Соседка сползла по стене, закрыв лицо ладонями. Мужчина глянул мне в глаза:
— Она моя жена. Я… не могу ее бросить. И она не бросит меня. Мы бьемся, потому что не умеем иначе, нам бы вместе перестать пить, работать над собой. Но это чертовски трудно.
Я замолчал. Этих слов хватило, чтобы зашевелить что-то внутри. Я увидел, что в них есть и злость, и страсть, и какая-то изломанная преданность. А у меня — пустота и тихая усталость. Я все время хотел порядка и тишины, но что дальше? Закроюсь один в своей квартире, буду терпеливо выслушивать начальника в офисе, не решаясь ни на какие перемены?

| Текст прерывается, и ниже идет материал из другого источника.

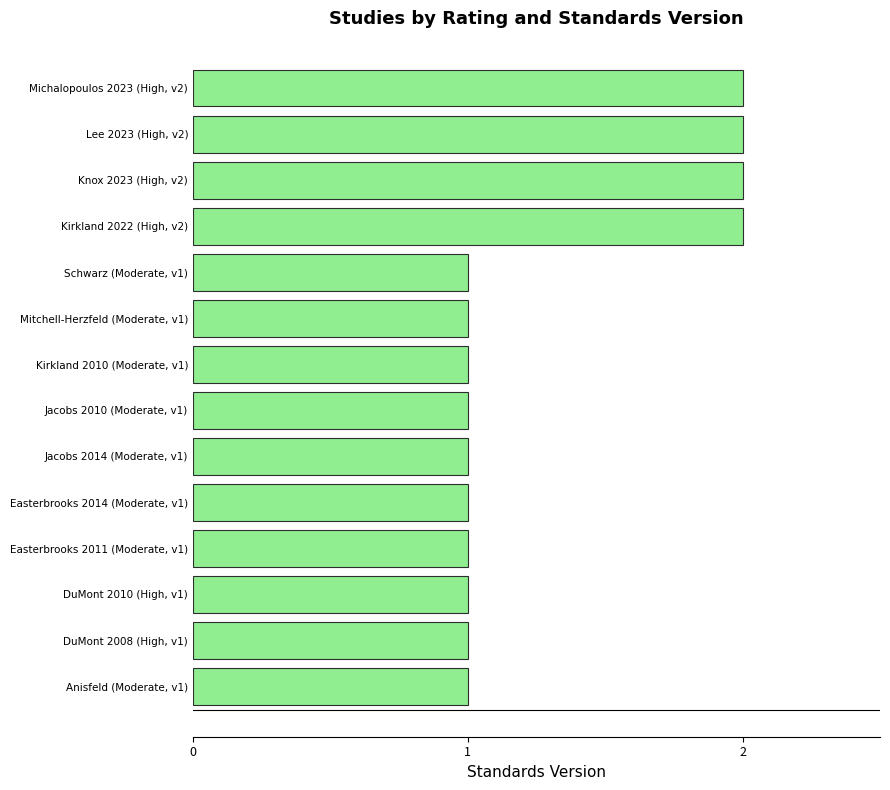

The value at Schwarz (Moderate, v1) is 1. True or false?

True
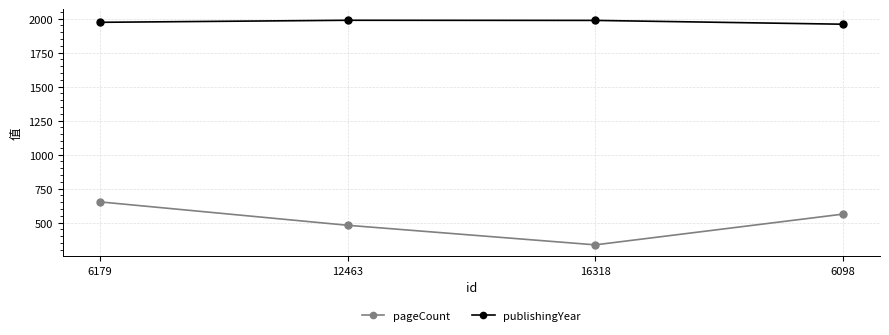

What is the highest value of the publishingYear series?

1988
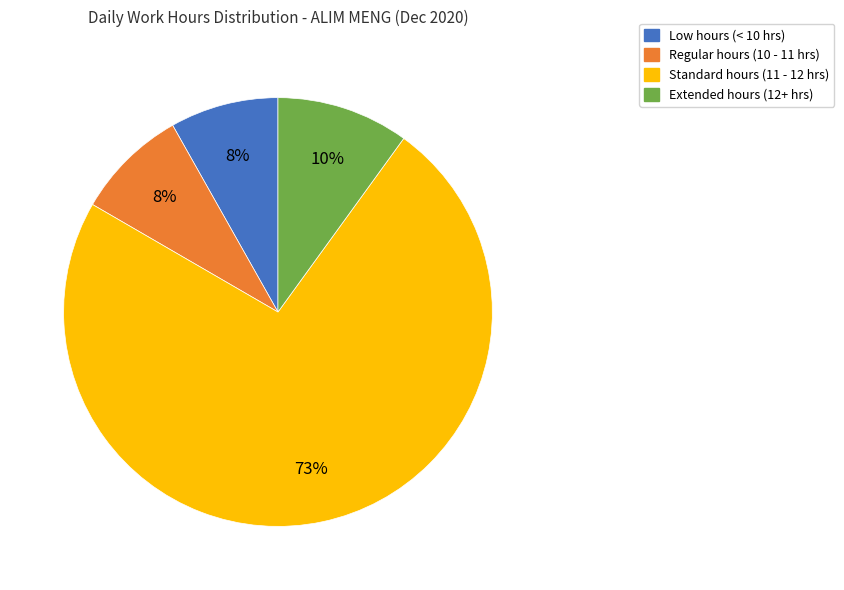

True or false: Regular hours (10 - 11 hrs) accounts for 8% of the total.

True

Я поднялся к себе, чувствуя, что дрожу от головокружения и смятения. Звук скандала поутих, теперь там, внизу, видимо, обнимались или молчали. А в голове пульсировала странная мысль: Им трудно, но они как-то встают после любого удара, продолжают этот бесконечный бой. А я?
В этот момент, впервые в жизни, я подумал: А если обратиться за помощью к психологу? Никогда прежде этого не делал. Считал себя вполне вменяемым, да и денег лишних нет. Но воспоминания о криках, об осколках, об этих страшных фразах про «сколько раз было, и каждый неудачный», вдруг пробудили во мне жажду перемен. Может, я просто хочу жить не в пустоте, а в осмысленности, пусть даже это принесет боль.
Я долго сидел за столом, вглядываясь в потускневший экран ноутбука. Потом нашел сайт психологической консультации и почти машинально записался на онлайн-встречу. Рука дрожала на мышке, когда я нажимал «Отправить». С одной стороны, смятение, с другой — тихая надежда, что теперь хоть что-то решится.
Утром, выспавшись, я бесцельно ходил по квартире, то ли ожидая нового взрыва снизу, то ли надеясь, что больше не услышу ни звука. Но знал: рано или поздно они поссорятся опять. И тогда я, возможно, смогу сказать: «Послушайте, давайте вместе что-то попробуем. Говорят, есть способы…» Я сам пока не знаю, как предложить им помощь, но одно понял точно: если они держатся друг за друга, несмотря на все ужасы, то, может, и у меня хватит сил не хоронить свою жизнь в серой кладовке.
Сжимая в руках телефон, я проматывал список контактов до строки «Михаил и Лена — соседи». Набрал номер, стараясь не дышать слишком громко. Трубка зазвонила, и на том конце провода раздалось тяжеловесное:
— Алло?
Я вздохнул и решил говорить прямо:
— Привет. Это ваш сосед сверху. Слушайте, я… просто хотел узнать, как вы там. Может, поговорим?
Внутри меня жгло от страха, но одновременно зародилось ощущение, что этот звонок — первый шаг к чему-то новому. К жизни, в которой не обязательно молчать и терпеть. В которой чужие скандалы могут стать импульсом, чтобы вспомнить о своем собственном голосе. И я понял, что больше не хочу заглушать его ни рутиной, ни отчаянием.